0
votes

I am streaming data into bigquery and the logs are recording no issues at all, when I run "SELECT * FROM datatable WHERE _PARTITIONTIME = TIMESTAMP("2018-11-05") LIMIT 1000" it only returns 16 rows, the row data keeps changing as new data flows in, but it only returns 16 rows.

The Streaming buffer statistics show that there are rows in the buffer.

I started the stream almost 10 hours ago so I would assume there would be some data that I could access.

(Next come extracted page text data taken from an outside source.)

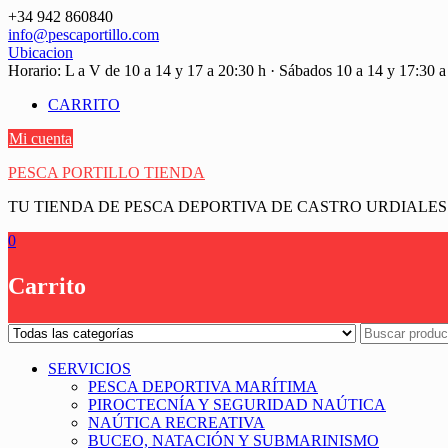
Saltar
+34 942 860840
contenido
info@pescaportillo.com
Ubicacion
Horario: L a V de 10 a 14 y 17 a 20:30 h · Sábados 10 a 14 y 17:30 a
CARRITO
Mi cuenta
PESCA PORTILLO TIENDA
TU TIENDA DE PESCA DEPORTIVA DE CASTRO URDIALES
0
Carrito
SERVICIOS
PESCA DEPORTIVA MARÍTIMA
PIROCTECNÍA Y SEGURIDAD NAÚTICA
NAÚTICA RECREATIVA
BUCEO, NATACIÓN Y SUBMARINISMO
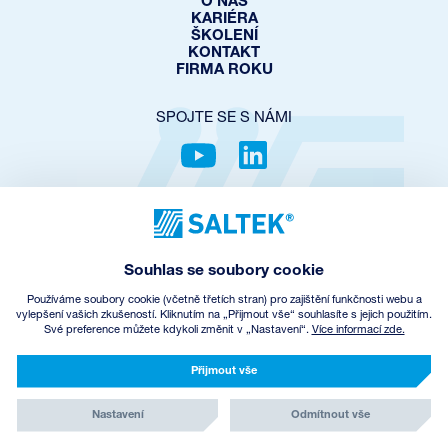
O NÁS
KARIÉRA
ŠKOLENÍ
KONTAKT
FIRMA ROKU
SPOJTE SE S NÁMI
OCHRANA SOUKROMÍ
COOKIES POLICY
NASTAVENÍ COOKIES
Souhlas se soubory cookie
OBCHODNÍ PODMÍNKY
ZPĚTNÝ ODBĚR EEZ
Používáme soubory cookie (včetně třetích stran) pro zajištění funkčnosti webu a
vylepšení vašich zkušeností. Kliknutím na „Přijmout vše“ souhlasíte s jejich použitím.
Své preference můžete kdykoli změnit v „Nastavení“.
Více informací zde.
© Copyright
2026
SALTEK a.s.
CREATED BY INCUBE
Přijmout vše
Nastavení
Odmítnout vše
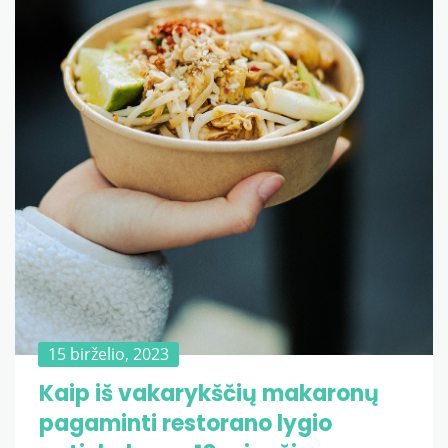
15 birželio, 2023
Kaip iš vakarykščių makaronų
pagaminti restorano lygio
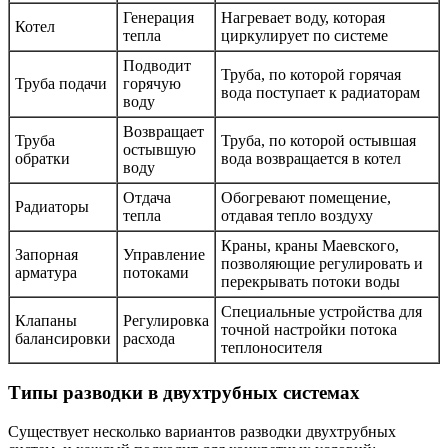
Генерация
Нагревает воду, которая
Котел
тепла
циркулирует по системе
Подводит
Труба, по которой горячая
Труба подачи
горячую
вода поступает к радиаторам
воду
Возвращает
Труба
Труба, по которой остывшая
остывшую
обратки
вода возвращается в котел
воду
Отдача
Обогревают помещение,
Радиаторы
тепла
отдавая тепло воздуху
Краны, краны Маевского,
Запорная
Управление
позволяющие регулировать и
арматура
потоками
перекрывать потоки воды
Специальные устройства для
Клапаны
Регулировка
точной настройки потока
балансировки
расхода
теплоносителя
Типы разводки в двухтрубных системах
Существует несколько вариантов разводки двухтрубных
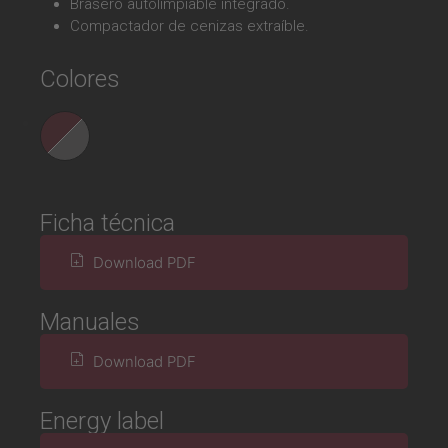
Brasero autolimpiable integrado.
Compactador de cenizas extraíble.
Colores
Ficha técnica
Download PDF
Manuales
Download PDF
Energy label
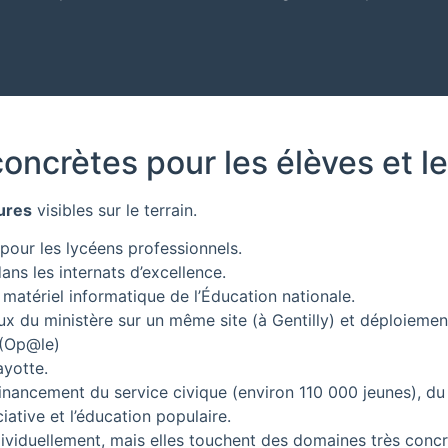
ncrètes pour les élèves et l
ures
visibles sur le terrain.
pour les lycéens professionnels.
ns les internats d’excellence.
matériel informatique de l’Éducation nationale.
 du ministère sur un même site (à Gentilly) et déploiement
 (Op@le)
yotte.
financement du service civique (environ 110 000 jeunes), du d
iative et l’éducation populaire.
iduellement, mais elles touchent des domaines très concret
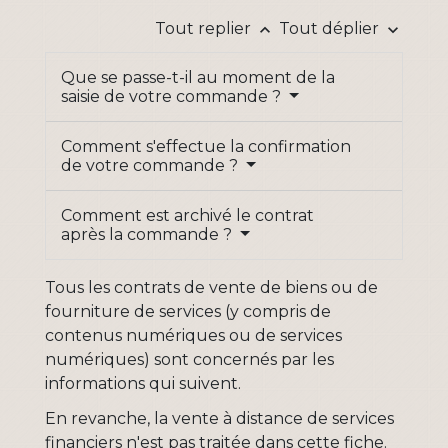
Tout replier
Tout déplier
keyboard_arrow_up
keyboard_arrow_down
Que se passe-t-il au moment de la
saisie de votre commande ?
Comment s'effectue la confirmation
de votre commande ?
Comment est archivé le contrat
après la commande ?
Tous les contrats de vente de biens ou de
fourniture de services (y compris de
contenus numériques ou de services
numériques) sont concernés par les
informations qui suivent.
En revanche, la vente à distance de services
financiers n'est pas traitée dans cette fiche.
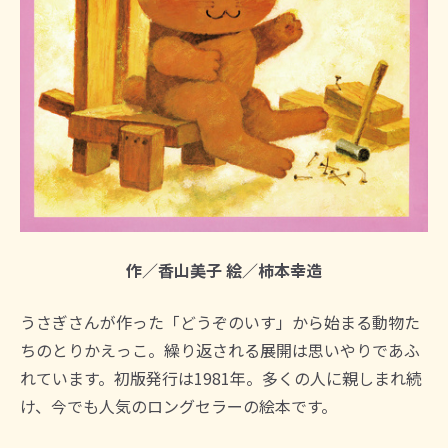
作／香山美子 絵／柿本幸造
うさぎさんが作った「どうぞのいす」から始まる動物た
ちのとりかえっこ。繰り返される展開は思いやりであふ
れています。初版発行は1981年。多くの人に親しまれ続
け、今でも人気のロングセラーの絵本です。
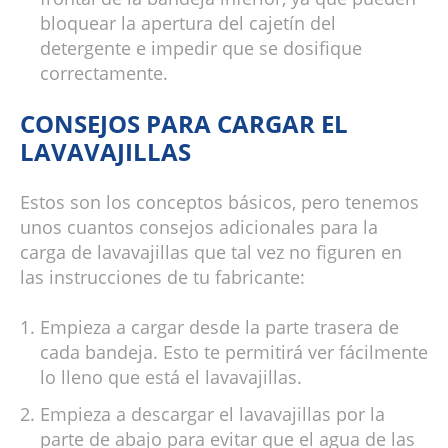
bloquear la apertura del cajetín del
detergente e impedir que se dosifique
correctamente.
CONSEJOS PARA CARGAR EL
LAVAVAJILLAS
Estos son los conceptos básicos, pero tenemos
unos cuantos consejos adicionales para la
carga de lavavajillas que tal vez no figuren en
las instrucciones de tu fabricante:
Empieza a cargar desde la parte trasera de
cada bandeja. Esto te permitirá ver fácilmente
lo lleno que está el lavavajillas.
Empieza a descargar el lavavajillas por la
parte de abajo para evitar que el agua de las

I am at a bit of a loss here as I cant see errors

This is some sample data that was collected

https://docs.google.com/spreadsheets/d/1Svm6cDWzSvD0RHGo_O5J16UDvqFfDAK5irNki5nYtos/edit?usp=sharing

1
Could you provide details on how are you streaming the data? I would like to verify that you are not constantly overriding the first 16 lines.Rubén C.
I am using this linkuser3895426
It seems to overwrite, the Streaming buffer statistics keeps showing the actual rows being inserted in the logs, but the actual table stays the same.user3895426
The fact that some data are in Streaming Buffer and not yet in tables should be irrelevant. This is internal and the data should be queried as soon as they are inserted (into Streaming buffer or table). - For details of querying partitioned tables cloud.google.com/bigquery/docs/querying- partitioned-tables - For some time data may stay in UNPARTITIONED partition cloud.google.com/bigquery/docs/…Alex Riquelme

1 Answers

2
votes

From the documentation:

when streaming to a partitioned table, data in the streaming buffer has a NULL value for the _PARTITIONTIME pseudo column.

You should change your filter to:

WHERE _PARTITIONTIME IS NULL OR _PARTITIONTIME = TIMESTAMP "2018-11-05"

This will include data for the specified date as well as date that is currently in the streaming buffer.